M.'s favorite fava bean dish was, and still is, "favi a cunigghiu" or rabbit fava beans. Rabbit, because they are traditionally eaten without utensils, but by squeezing the bean out of its husk into ones mouth. Presumably, like a rabbit. This is a poor farmer's dish that uses the largest, least prized, fava beans - the ones that are used to feed the livestock.

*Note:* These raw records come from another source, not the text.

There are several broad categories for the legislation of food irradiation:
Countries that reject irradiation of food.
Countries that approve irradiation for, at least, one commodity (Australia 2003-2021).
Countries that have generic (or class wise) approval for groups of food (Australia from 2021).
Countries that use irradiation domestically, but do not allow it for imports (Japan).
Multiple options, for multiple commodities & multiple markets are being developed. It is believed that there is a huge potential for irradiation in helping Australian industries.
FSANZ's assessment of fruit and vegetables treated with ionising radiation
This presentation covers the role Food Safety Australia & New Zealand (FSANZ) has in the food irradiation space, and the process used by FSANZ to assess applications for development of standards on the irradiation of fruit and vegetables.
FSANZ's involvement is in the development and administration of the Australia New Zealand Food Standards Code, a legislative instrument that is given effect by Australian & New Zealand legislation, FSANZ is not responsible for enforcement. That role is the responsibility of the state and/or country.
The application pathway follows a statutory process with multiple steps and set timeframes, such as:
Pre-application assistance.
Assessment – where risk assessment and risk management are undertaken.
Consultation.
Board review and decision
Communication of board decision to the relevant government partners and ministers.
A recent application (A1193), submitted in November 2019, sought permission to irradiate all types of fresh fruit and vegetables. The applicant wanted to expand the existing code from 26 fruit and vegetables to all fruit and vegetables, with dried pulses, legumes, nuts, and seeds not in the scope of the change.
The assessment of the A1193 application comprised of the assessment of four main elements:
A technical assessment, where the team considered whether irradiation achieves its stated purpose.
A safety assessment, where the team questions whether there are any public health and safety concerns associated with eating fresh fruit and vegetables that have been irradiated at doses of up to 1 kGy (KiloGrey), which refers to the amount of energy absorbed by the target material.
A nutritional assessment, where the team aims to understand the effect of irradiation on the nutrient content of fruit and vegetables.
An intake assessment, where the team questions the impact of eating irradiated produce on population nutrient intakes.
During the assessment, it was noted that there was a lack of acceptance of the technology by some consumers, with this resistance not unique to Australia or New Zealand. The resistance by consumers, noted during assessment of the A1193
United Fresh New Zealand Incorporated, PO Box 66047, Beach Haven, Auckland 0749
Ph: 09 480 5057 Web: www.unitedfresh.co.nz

Both dried or fresh favas can be used. In the kitchen I recommend the Leonforte variety. Dried favas (500 g) should be soaked for 12-18 hours and will take longer to cook. Put them in a big pot, cover with water, add a couple heads of whole garlic and a few bay leaves, and boil them until they are soft (for dried fava beans 2, 5 hours or more or 40 minutes in a pressure cooker).
Fresh favas (1 kg) should be cooked in the same way but will take much less time (30 minutes)

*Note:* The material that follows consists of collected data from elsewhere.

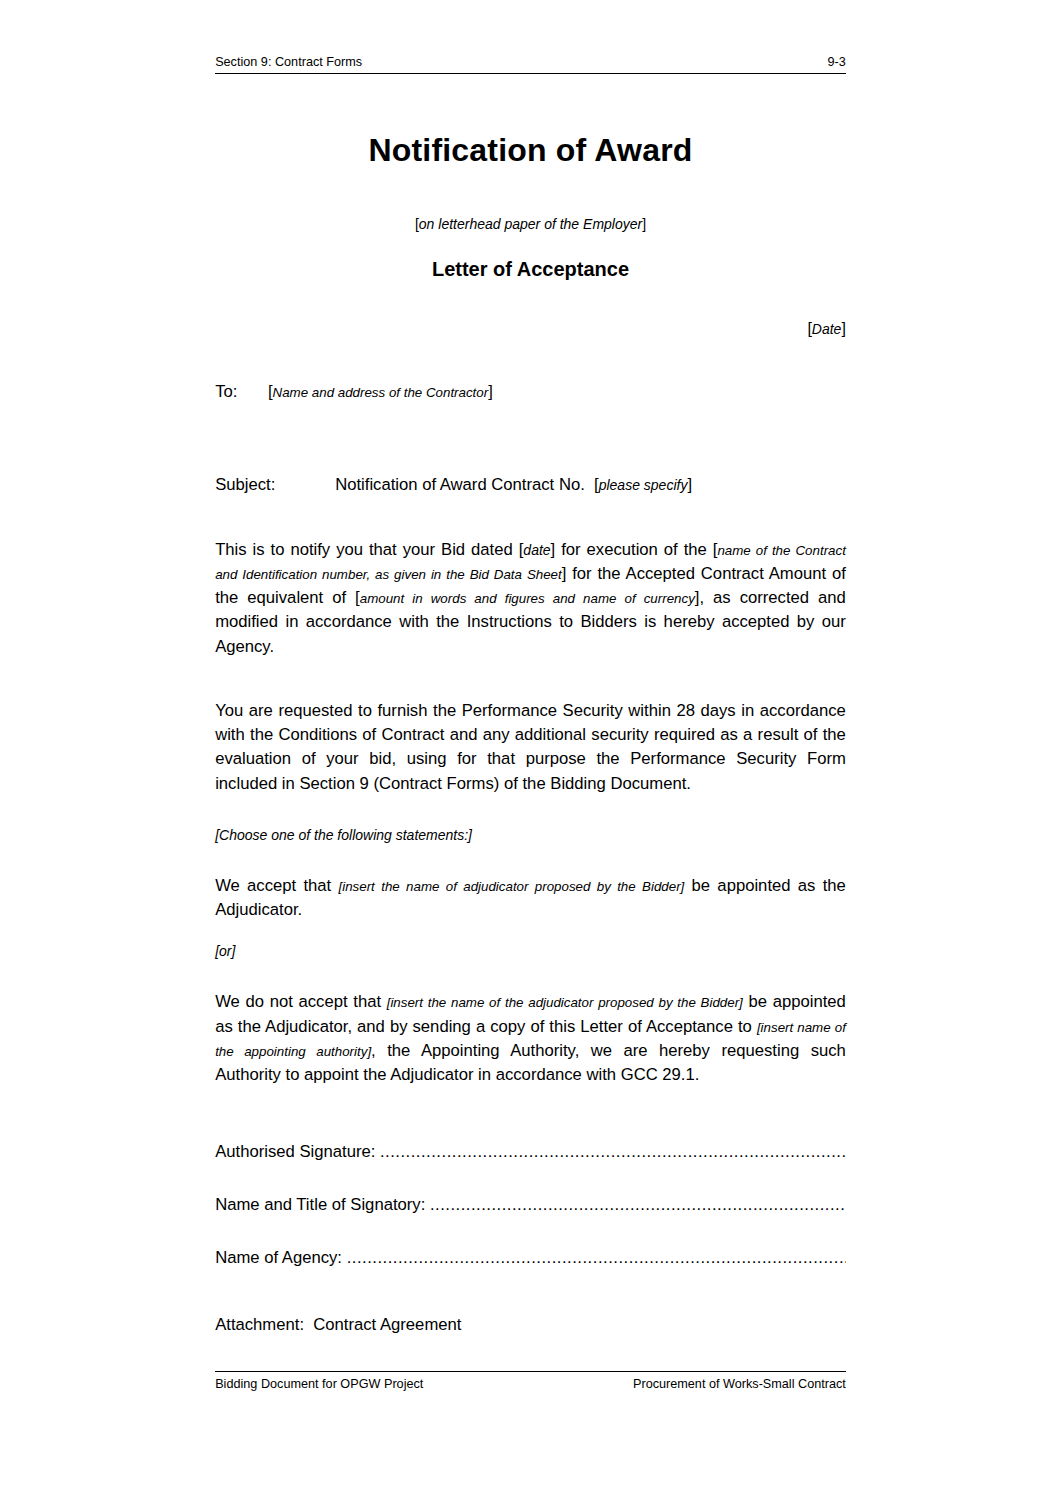Section 9: Contract Forms
9-3
Notification of Award
[on letterhead paper of the Employer]
Letter of Acceptance
[Date]
To:[Name and address of the Contractor]
Subject: Notification of Award Contract No. [please specify]
This is to notify you that your Bid dated [date] for execution of the [name of the Contract and Identification number, as given in the Bid Data Sheet] for the Accepted Contract Amount of the equivalent of [amount in words and figures and name of currency], as corrected and modified in accordance with the Instructions to Bidders is hereby accepted by our Agency.
You are requested to furnish the Performance Security within 28 days in accordance with the Conditions of Contract and any additional security required as a result of the evaluation of your bid, using for that purpose the Performance Security Form included in Section 9 (Contract Forms) of the Bidding Document.
[Choose one of the following statements:]
We accept that [insert the name of adjudicator proposed by the Bidder] be appointed as the Adjudicator.
[or]
We do not accept that [insert the name of the adjudicator proposed by the Bidder] be appointed as the Adjudicator, and by sending a copy of this Letter of Acceptance to [insert name of the appointing authority], the Appointing Authority, we are hereby requesting such Authority to appoint the Adjudicator in accordance with GCC 29.1.
Authorised Signature: .......................................................................................................................
Name and Title of Signatory: .........................................................................................................
Name of Agency: ..............................................................................................................................
Attachment: Contract Agreement
Bidding Document for OPGW Project
Procurement of Works-Small Contract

When the beans are soft, salt to taste and add some pepper and a hefty dash of oregano. Traditionally, everybody scooped beans out of a communal pot and sopped up the broth with crusty bread.

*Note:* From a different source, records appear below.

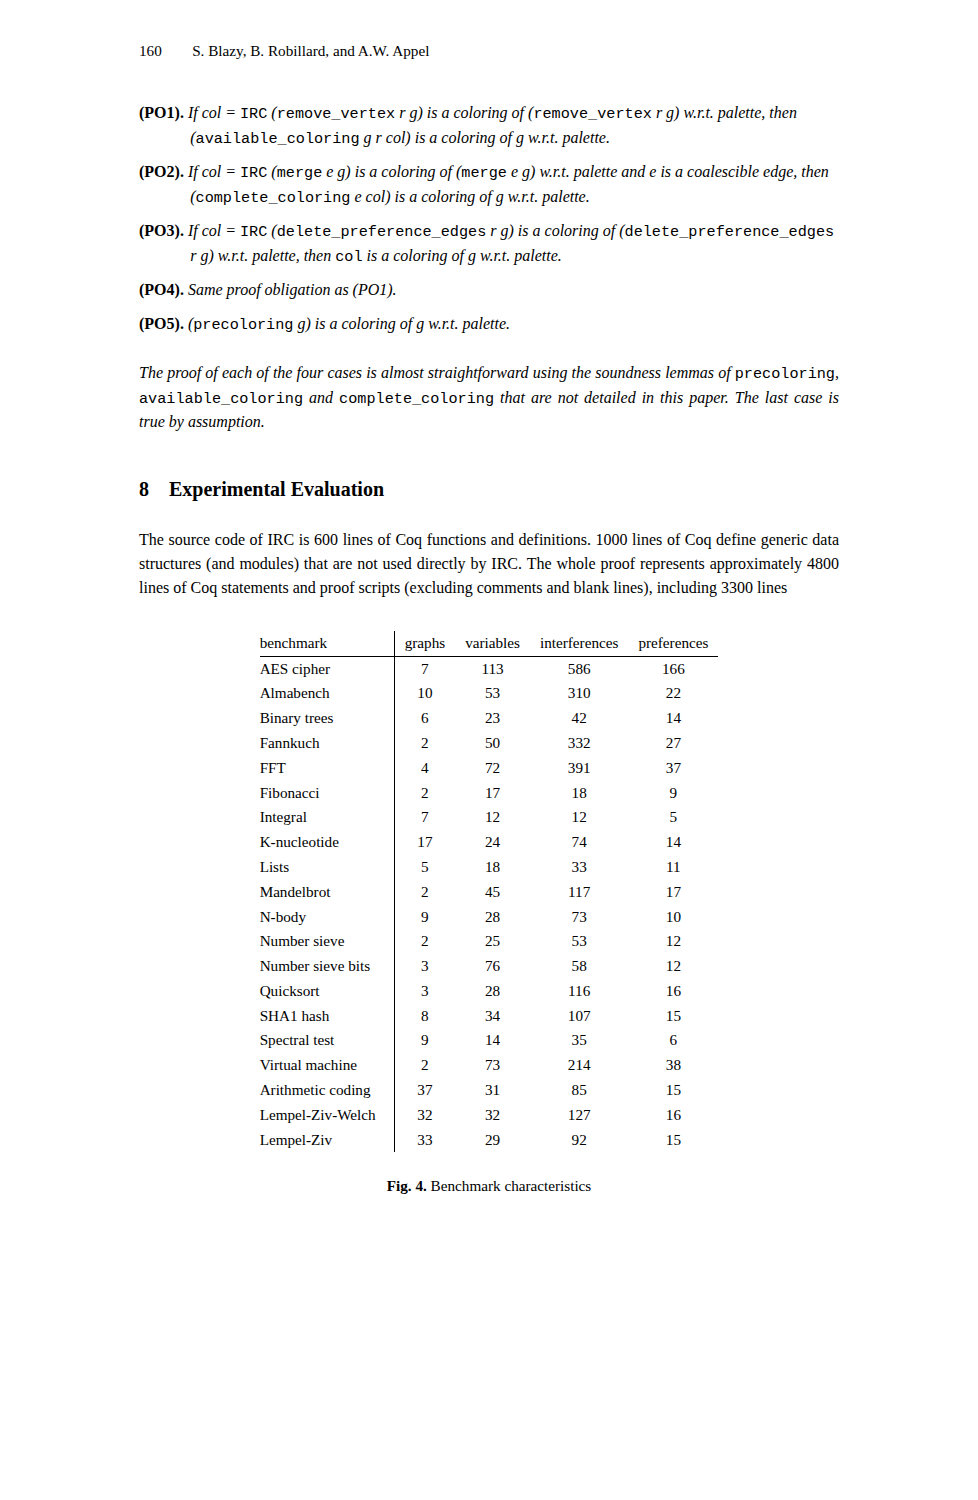160 S. Blazy, B. Robillard, and A.W. Appel
(PO1). If col = IRC (remove_vertex r g) is a coloring of (remove_vertex r g) w.r.t. palette, then (available_coloring g r col) is a coloring of g w.r.t. palette.
(PO2). If col = IRC (merge e g) is a coloring of (merge e g) w.r.t. palette and e is a coalescible edge, then (complete_coloring e col) is a coloring of g w.r.t. palette.
(PO3). If col = IRC (delete_preference_edges r g) is a coloring of (delete_preference_edges r g) w.r.t. palette, then col is a coloring of g w.r.t. palette.
(PO4). Same proof obligation as (PO1).
(PO5). (precoloring g) is a coloring of g w.r.t. palette.
The proof of each of the four cases is almost straightforward using the soundness lemmas of precoloring, available_coloring and complete_coloring that are not detailed in this paper. The last case is true by assumption.
8 Experimental Evaluation
The source code of IRC is 600 lines of Coq functions and definitions. 1000 lines of Coq define generic data structures (and modules) that are not used directly by IRC. The whole proof represents approximately 4800 lines of Coq statements and proof scripts (excluding comments and blank lines), including 3300 lines
| benchmark | graphs | variables | interferences | preferences |
| --- | --- | --- | --- | --- |
| AES cipher | 7 | 113 | 586 | 166 |
| Almabench | 10 | 53 | 310 | 22 |
| Binary trees | 6 | 23 | 42 | 14 |
| Fannkuch | 2 | 50 | 332 | 27 |
| FFT | 4 | 72 | 391 | 37 |
| Fibonacci | 2 | 17 | 18 | 9 |
| Integral | 7 | 12 | 12 | 5 |
| K-nucleotide | 17 | 24 | 74 | 14 |
| Lists | 5 | 18 | 33 | 11 |
| Mandelbrot | 2 | 45 | 117 | 17 |
| N-body | 9 | 28 | 73 | 10 |
| Number sieve | 2 | 25 | 53 | 12 |
| Number sieve bits | 3 | 76 | 58 | 12 |
| Quicksort | 3 | 28 | 116 | 16 |
| SHA1 hash | 8 | 34 | 107 | 15 |
| Spectral test | 9 | 14 | 35 | 6 |
| Virtual machine | 2 | 73 | 214 | 38 |
| Arithmetic coding | 37 | 31 | 85 | 15 |
| Lempel-Ziv-Welch | 32 | 32 | 127 | 16 |
| Lempel-Ziv | 33 | 29 | 92 | 15 |
Fig. 4. Benchmark characteristics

...But back to the Vespa...

Remembering it's powerful libidinous effect, I became quite jealous when M. gave rides to young female students or civil service workers. If it came up, I would invent a reason why I urgently needed a ride somewhere or I would be cranky and withdrawn all day. When M. finally got what was bothering out of me, he burst out laughing. The Vespa, an instrument of seduction! Didn't I see all of the unlikely pairs holding on to each other at the stop lights? He did stop giving rides to the young studentesse though.

The Vespa had to be put aside when I was pregnant and a bump on the rode caused a little scare at 5 months. With the Garden across the street, and the demands of a newborn taking up all of his free time, it sat rusting in our apartment building's atrium until after our daughter started to walk. We moved across town, and M. took advantage of the scooter's sabbatical to do some work on it, tuning up the motor, touching up the paint job, and most dramatically completely re-stuffing the seat and re-upholstering it in chocolate brown naugahyde with a cream trim. M.'s warhorse now had class!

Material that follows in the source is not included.